Es difícil no hacerse la pregunta de cuáles son los límites de «la libertad de expresión » en un mundo donde la comunicación ha reemplazado a la política, el espectáculo al debate y el intercambio de ideas. Expresar los prejuicios de una sociedad, alimentarlos, en lugar de favorecer la reflexión, inyectar nuevas ideas, ¿no sería más bien negarle a la libertad de expresión su finalidad principal: la circulación de oxígeno a la sociedad, necesario para el equilibrio de poderes, sobre todo, entre personas de diferente sexo, creencia, etc...?
Hace poco un columnista del diario La República atacó a la escritora y activista Gabriela Wiener con frases hirientes, despectivas y poco amables hacia sus columnas feministas.
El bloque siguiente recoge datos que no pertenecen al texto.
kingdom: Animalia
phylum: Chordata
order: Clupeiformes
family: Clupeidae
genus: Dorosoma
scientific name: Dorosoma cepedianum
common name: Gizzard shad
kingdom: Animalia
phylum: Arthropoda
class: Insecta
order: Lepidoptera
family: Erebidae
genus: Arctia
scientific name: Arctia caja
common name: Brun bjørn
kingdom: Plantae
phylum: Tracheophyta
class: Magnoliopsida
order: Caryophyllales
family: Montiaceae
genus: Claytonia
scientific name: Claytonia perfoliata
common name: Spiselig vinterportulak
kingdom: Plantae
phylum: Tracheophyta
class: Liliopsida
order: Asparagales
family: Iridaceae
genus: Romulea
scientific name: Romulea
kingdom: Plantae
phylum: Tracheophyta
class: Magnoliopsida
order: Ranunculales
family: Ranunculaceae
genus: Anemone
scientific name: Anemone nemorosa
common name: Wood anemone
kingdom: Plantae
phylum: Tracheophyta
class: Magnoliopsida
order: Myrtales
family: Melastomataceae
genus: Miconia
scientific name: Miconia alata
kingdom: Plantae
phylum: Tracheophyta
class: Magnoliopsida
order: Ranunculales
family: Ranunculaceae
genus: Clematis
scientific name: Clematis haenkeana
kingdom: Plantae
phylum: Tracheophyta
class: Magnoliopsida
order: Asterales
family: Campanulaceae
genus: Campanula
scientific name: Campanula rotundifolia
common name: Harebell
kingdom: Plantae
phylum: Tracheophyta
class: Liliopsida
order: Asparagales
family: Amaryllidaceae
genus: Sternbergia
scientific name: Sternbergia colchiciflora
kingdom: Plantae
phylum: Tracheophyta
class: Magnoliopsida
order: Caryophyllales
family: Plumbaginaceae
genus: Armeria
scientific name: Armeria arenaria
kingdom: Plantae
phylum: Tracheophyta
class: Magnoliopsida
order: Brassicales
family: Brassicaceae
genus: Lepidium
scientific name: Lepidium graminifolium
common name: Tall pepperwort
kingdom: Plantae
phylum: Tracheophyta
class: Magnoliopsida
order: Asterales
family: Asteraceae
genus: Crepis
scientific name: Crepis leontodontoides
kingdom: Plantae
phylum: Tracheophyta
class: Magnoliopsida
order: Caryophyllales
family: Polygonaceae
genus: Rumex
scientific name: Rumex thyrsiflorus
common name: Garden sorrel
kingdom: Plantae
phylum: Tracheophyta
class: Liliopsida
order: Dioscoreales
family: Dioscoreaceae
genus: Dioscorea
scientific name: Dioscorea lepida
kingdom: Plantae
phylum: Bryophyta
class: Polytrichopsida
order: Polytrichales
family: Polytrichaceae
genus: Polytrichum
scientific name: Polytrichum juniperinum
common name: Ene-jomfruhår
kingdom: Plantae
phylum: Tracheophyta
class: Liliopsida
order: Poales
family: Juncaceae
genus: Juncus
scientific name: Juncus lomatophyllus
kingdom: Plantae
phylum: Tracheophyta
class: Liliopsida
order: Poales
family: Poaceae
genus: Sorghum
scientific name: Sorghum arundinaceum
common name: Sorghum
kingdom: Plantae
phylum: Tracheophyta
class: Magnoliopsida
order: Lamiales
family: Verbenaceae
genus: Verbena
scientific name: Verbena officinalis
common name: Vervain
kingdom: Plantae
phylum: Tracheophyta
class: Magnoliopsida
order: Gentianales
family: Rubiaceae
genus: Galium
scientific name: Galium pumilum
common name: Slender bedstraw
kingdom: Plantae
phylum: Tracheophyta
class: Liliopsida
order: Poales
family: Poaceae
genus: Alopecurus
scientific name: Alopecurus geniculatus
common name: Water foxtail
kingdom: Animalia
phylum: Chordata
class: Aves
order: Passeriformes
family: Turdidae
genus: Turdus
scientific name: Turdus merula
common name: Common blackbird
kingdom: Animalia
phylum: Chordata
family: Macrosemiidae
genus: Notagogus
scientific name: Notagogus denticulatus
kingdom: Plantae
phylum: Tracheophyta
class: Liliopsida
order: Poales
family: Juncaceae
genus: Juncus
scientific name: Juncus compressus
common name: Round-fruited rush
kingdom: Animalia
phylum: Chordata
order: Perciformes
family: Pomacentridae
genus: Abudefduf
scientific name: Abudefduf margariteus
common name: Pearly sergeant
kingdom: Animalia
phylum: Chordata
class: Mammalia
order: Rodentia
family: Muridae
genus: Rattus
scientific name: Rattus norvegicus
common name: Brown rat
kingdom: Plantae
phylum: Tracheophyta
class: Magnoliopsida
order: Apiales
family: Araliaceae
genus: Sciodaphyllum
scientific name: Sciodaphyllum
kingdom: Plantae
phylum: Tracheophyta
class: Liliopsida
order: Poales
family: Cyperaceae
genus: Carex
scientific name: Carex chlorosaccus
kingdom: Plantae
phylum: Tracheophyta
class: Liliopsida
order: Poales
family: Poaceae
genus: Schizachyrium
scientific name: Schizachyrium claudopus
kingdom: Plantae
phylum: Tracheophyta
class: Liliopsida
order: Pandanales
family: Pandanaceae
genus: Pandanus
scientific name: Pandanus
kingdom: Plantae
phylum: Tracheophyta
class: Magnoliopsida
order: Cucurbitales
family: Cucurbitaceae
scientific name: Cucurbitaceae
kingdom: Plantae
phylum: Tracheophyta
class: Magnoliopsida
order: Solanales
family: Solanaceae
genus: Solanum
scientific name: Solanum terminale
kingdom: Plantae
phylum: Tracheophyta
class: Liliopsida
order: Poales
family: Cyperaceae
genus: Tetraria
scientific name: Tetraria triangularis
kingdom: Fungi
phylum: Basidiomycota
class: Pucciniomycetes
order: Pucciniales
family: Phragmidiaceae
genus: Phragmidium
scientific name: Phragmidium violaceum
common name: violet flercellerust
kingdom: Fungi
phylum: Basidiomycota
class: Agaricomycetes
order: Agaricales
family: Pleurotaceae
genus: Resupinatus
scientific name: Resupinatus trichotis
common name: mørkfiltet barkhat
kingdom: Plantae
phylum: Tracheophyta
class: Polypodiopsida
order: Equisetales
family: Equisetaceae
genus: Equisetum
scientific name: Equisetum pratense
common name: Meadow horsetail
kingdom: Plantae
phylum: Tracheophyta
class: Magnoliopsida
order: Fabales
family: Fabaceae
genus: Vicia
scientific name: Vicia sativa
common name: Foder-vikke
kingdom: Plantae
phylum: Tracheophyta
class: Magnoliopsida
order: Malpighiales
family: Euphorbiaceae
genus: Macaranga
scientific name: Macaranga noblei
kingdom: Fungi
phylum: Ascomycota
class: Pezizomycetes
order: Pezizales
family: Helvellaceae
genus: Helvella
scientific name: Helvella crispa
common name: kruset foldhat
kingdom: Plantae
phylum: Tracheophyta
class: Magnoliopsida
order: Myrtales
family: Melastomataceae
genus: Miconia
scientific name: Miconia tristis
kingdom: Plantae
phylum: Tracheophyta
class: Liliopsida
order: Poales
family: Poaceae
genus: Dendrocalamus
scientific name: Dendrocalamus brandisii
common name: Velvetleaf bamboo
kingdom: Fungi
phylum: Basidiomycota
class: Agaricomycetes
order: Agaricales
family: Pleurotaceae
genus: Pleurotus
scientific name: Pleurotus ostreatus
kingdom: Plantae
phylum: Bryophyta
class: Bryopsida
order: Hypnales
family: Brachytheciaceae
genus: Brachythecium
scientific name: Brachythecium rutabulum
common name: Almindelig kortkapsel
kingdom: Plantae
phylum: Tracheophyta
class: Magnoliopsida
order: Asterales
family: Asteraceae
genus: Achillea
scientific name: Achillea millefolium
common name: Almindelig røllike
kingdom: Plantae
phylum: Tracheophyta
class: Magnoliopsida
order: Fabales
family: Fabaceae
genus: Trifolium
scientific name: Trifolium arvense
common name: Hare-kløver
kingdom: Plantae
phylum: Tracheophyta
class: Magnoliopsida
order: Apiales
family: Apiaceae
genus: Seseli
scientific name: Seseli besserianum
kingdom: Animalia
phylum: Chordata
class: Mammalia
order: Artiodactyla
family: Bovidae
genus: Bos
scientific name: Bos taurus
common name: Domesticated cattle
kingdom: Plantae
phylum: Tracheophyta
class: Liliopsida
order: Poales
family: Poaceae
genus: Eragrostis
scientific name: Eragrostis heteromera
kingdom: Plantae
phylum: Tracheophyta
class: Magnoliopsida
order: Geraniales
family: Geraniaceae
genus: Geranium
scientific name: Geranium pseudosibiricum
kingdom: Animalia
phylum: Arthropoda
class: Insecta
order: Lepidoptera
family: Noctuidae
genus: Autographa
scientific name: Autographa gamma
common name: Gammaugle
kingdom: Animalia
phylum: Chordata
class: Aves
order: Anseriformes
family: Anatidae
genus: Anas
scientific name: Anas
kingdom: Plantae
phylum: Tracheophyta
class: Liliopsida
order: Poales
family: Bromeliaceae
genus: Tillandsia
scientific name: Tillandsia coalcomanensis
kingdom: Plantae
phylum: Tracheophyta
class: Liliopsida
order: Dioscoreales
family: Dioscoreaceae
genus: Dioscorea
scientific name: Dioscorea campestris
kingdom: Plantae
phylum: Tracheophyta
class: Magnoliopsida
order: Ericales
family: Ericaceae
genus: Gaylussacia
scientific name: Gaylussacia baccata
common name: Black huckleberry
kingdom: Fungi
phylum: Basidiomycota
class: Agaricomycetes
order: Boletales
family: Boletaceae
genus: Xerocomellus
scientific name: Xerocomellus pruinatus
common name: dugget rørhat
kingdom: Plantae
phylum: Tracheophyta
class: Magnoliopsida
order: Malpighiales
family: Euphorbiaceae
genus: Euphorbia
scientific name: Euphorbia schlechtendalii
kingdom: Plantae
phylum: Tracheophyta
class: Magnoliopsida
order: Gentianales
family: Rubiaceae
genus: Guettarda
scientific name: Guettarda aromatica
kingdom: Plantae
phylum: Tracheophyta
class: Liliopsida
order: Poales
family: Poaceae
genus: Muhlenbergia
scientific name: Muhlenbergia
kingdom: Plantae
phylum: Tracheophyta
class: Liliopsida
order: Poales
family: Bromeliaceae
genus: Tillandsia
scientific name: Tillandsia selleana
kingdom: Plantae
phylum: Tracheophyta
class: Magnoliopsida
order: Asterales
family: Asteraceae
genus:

En realidad, Gabriela, atrae mucha fobia por el simple hecho de haberse planteado una bisexualidad que hizo pública, exponiéndose así a los ataques más feroces.
¿Las mujeres tienen derecho a hablar en primera persona? Sí, es un instrumento que se ha hecho político, propone un cambio social, de representación del cuerpo de la mujer en su centro y no en su periferia. Tenemos derecho a construir nuestra propia imagen sin pasar por la aprobación de los hombres, tenemos derecho sobre nuestros cuerpos como inalienables, personas completas y no fragmentadas por una sociedad que nos sigue viendo como una mercancía, un instrumento de intercambio, un valor agregado, en un mundo donde todo es objeto. Y objeto de consumo.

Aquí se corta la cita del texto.